Я боялся сломать и только по этой причине плавно толкнулся вперед, заставляя девчонку хрипло застонать, пряча свои озера под веками. Потянул на себя, заставляя подняться, и уложил на собственную грудь.
— Ты моя Тарн, и я сделаю с тобой все, что захочу, поняла меня?
— А что… хочешь сейчас? — хрипло, но все же осмелилась спросить.
Глупая. Глупая. Не провоцируй меня! Не зли!
— Брать тебя. Брать так, чтобы ты просила пощады! — Насадил ее до конца и едва не кончил, сдерживаясь до треска в мышцах, до хруста в костях.
Это опасно. Нужно было бы прогнать ее, спрятать на краю света, как можно дальше от себя, но я не смог. А теперь, познав ее, увидев, не мог себя заставить избавиться от нее.
— Ты моя, Тарн. Моя!
Я хотел бы, чтобы это было правдой, но мне точно только показалось тихое, как шелест листьев: «Дааааа».
Вновь вдавил грудью в стол, двигаясь так голодно, резко и отчаянно, что перед глазами растеклась серая дымка. Под кожей хрустели мышцы, заставляя чувствовать себя надломленной, на грани провала, но губы предательски коротко выдыхали с каждым новым толчком, с каждым новым движением.
Рывок, и край столешница врезается в бедра до стонущей боли, что нарастала все круче и больше, будто снежный ком. Сильные пальцы впивались в кожу с такой силой, будто мужчина хочет меня пронзить, порвать, растерзать на куски.

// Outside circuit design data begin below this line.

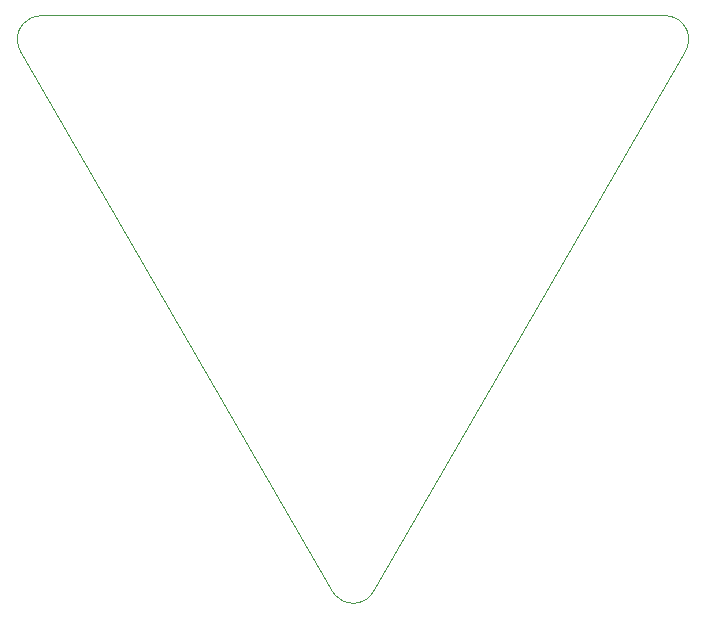
<source format=gm1>
G04*
G04 #@! TF.GenerationSoftware,Altium Limited,Altium Designer,21.5.1 (32)*
G04*
G04 Layer_Color=16711935*
%FSLAX25Y25*%
%MOIN*%
G70*
G04*
G04 #@! TF.SameCoordinates,27F4FA08-B883-49DC-8838-6B3E8E1CA851*
G04*
G04*
G04 #@! TF.FilePolarity,Positive*
G04*
G01*
G75*
%ADD98C,0.00394*%
D98*
X-103991Y67913D02*
X103991D01*
X105628Y67741D01*
X107194Y67233D01*
X108619Y66410D01*
X109843Y65308D01*
X110810Y63976D01*
X111480Y62473D01*
X111822Y60862D01*
Y59216D02*
Y60862D01*
X111480Y57606D02*
X111822Y59216D01*
X110810Y56102D02*
X111480Y57606D01*
X6819Y-124016D02*
X110810Y56102D01*
X5852Y-125347D02*
X6819Y-124016D01*
X4628Y-126449D02*
X5852Y-125347D01*
X3203Y-127272D02*
X4628Y-126449D01*
X1637Y-127781D02*
X3203Y-127272D01*
X-0Y-127953D02*
X1637Y-127781D01*
X-1637D02*
X-0Y-127953D01*
X-3203Y-127272D02*
X-1637Y-127781D01*
X-4628Y-126449D02*
X-3203Y-127272D01*
X-5852Y-125347D02*
X-4628Y-126449D01*
X-6819Y-124016D02*
X-5852Y-125347D01*
X-110810Y56102D02*
X-6819Y-124016D01*
X-111480Y57606D02*
X-110810Y56102D01*
X-111822Y59216D02*
X-111480Y57606D01*
X-111822Y59216D02*
Y60862D01*
X-111480Y62473D01*
X-110810Y63976D01*
X-109843Y65308D01*
X-108619Y66410D01*
X-107194Y67233D01*
X-105628Y67741D01*
X-103991Y67913D01*
M02*

</source>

Но мне до глупого просто давалась эта страсть…
Не терзала испугом резкость и одержимость, кружила голову пьяная дымка, закручивая в водовороте чужих эмоций. Ворон отрывался, выплескивал на меня свой дикий огонь, но почему-то кожу не обжигало, не варило в этом котле, лишь играясь.
— Ненавижу тебя… — прошептал за спиной и, противореча своим словам, сжал ладонью грудь, мягко покручивая сосок и гладя его шершавой подушечкой.
Близость с ним — как игра на лезвии. Шаг вправо или влево, и падение на стальные копья с заточенными краями гарантировано. То перья, то ножи…
«Даже железо гнется от пера», — всплыли в памяти слова отца. Как назло, мое тело пронзила сладкая судорога, заставляя выгнуться ЕМУ навстречу, запрокинув голову с громким криком.
— Моя, — прошептал обезумевши и хрипло зарычал, насаживая мои бедра до упора, до предела, до боли.
Но чем ближе был мой личный край к пропасти, тем слабее становились вмятые в кожу пальцы. Они больше не приносили точечную боль, отпуская из своего плена. Полутоном, едва ощутимо погладили и исчезли.
— Убирайся, — прорычал над моей головой, резко одергивая задравшуюся юбку вниз. — Убирайся!!!
Сладкий туман перед глазами со звоном треснул, как разбитое стекло, и осыпался острыми гранями на каменный пол. Закрывая голую грудь руками, опрометью бросилась к дверям, не дожидаясь развязки его бешенства, и дернула ручку, убеждаясь, что проход закрыт.